Brief: Please write out every line of text in the listing below without any change, and leave the pictures out of your answer.

Data records:
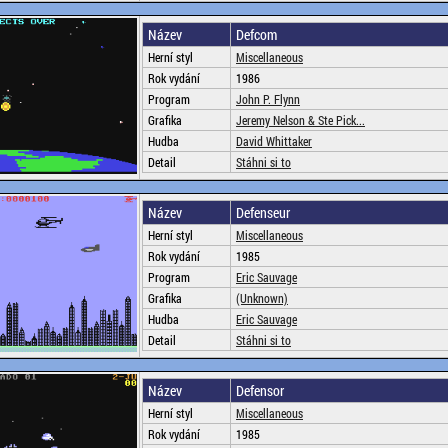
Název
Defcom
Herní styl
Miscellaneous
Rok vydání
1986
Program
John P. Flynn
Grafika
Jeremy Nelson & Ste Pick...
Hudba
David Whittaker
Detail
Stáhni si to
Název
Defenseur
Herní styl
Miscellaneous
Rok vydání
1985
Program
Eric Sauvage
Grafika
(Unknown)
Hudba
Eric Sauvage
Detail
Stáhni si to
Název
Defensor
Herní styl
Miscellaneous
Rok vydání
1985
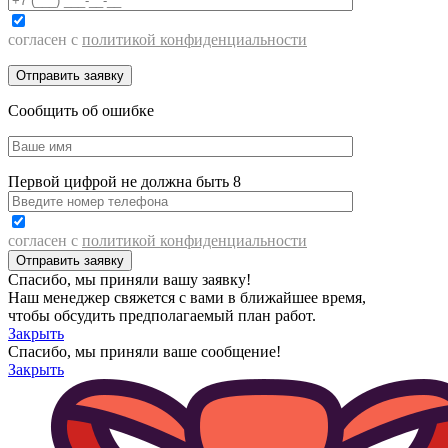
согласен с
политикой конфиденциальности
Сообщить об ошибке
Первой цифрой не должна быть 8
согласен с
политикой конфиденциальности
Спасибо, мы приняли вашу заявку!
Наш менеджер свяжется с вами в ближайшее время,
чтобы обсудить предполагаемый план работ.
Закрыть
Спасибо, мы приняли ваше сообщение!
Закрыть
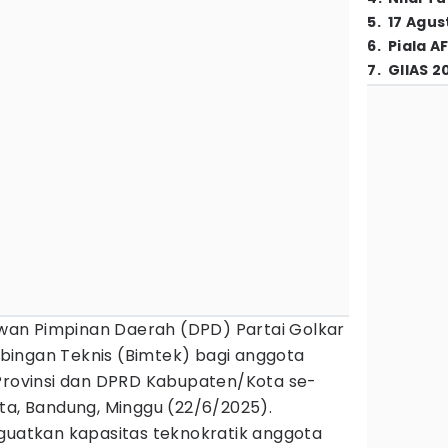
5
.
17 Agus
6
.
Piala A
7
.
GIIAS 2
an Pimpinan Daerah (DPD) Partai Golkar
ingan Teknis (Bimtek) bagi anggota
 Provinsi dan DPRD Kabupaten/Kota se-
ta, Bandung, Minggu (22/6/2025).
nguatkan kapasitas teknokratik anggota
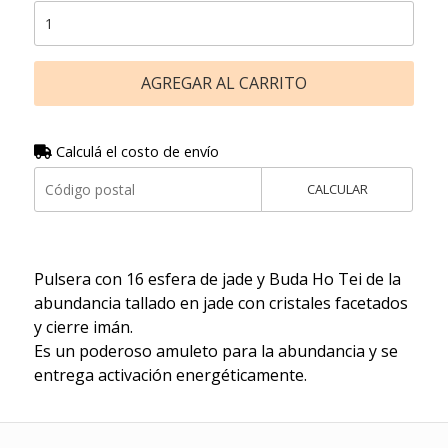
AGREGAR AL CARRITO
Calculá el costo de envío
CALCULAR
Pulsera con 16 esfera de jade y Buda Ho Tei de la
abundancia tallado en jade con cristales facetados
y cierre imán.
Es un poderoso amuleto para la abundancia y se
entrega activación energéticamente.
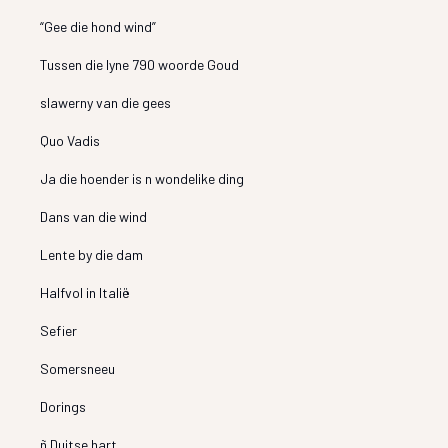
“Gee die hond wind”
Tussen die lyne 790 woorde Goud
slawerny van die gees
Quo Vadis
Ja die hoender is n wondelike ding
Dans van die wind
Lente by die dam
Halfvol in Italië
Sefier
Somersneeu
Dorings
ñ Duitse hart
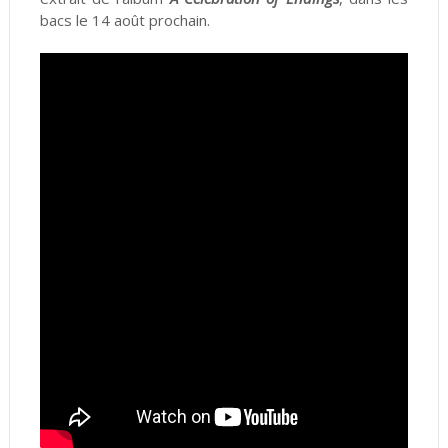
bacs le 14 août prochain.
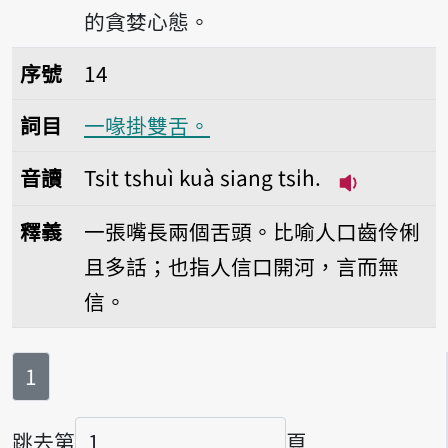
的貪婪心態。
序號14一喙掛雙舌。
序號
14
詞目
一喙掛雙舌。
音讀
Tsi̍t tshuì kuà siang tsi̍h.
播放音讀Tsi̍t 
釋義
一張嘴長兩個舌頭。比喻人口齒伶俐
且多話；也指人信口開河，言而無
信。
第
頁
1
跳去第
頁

Response area:
Název
Defcom
Herní styl
Miscellaneous
Rok vydání
1986
Program
John P. Flynn
Grafika
Jeremy Nelson & Ste Pick...
Hudba
David Whittaker
Detail
Stáhni si to
Název
Defenseur
Herní styl
Miscellaneous
Rok vydání
1985
Program
Eric Sauvage
Grafika
(Unknown)
Hudba
Eric Sauvage
Detail
Stáhni si to
Název
Defensor
Herní styl
Miscellaneous
Rok vydání
1985
согласен с
политикой конфиденциальности
Сообщить об ошибке
Первой цифрой не должна быть 8
согласен с
политикой конфиденциальности
Спасибо, мы приняли вашу заявку!
Наш менеджер свяжется с вами в ближайшее время,
чтобы обсудить предполагаемый план работ.
Закрыть
Спасибо, мы приняли ваше сообщение!
Закрыть
5
.
17 Agus
6
.
Piala A
7
.
GIIAS 2
an Pimpinan Daerah (DPD) Partai Golkar
ingan Teknis (Bimtek) bagi anggota
 Provinsi dan DPRD Kabupaten/Kota se-
ta, Bandung, Minggu (22/6/2025).
nguatkan kapasitas teknokratik anggota
AGREGAR AL CARRITO
Calculá el costo de envío
CALCULAR
Pulsera con 16 esfera de jade y Buda Ho Tei de la
abundancia tallado en jade con cristales facetados
y cierre imán.
Es un poderoso amuleto para la abundancia y se
entrega activación energéticamente.
“Gee die hond wind”
Tussen die lyne 790 woorde Goud
slawerny van die gees
Quo Vadis
Ja die hoender is n wondelike ding
Dans van die wind
Lente by die dam
Halfvol in Italië
Sefier
Somersneeu
Dorings
ñ Duitse hart
bacs le 14 août prochain.
的貪婪心態。
序號14一喙掛雙舌。
序號
14
詞目
一喙掛雙舌。
音讀
Tsi̍t tshuì kuà siang tsi̍h.
播放音讀Tsi̍t 
釋義
一張嘴長兩個舌頭。比喻人口齒伶俐
且多話；也指人信口開河，言而無
信。
第
頁
1
跳去第
頁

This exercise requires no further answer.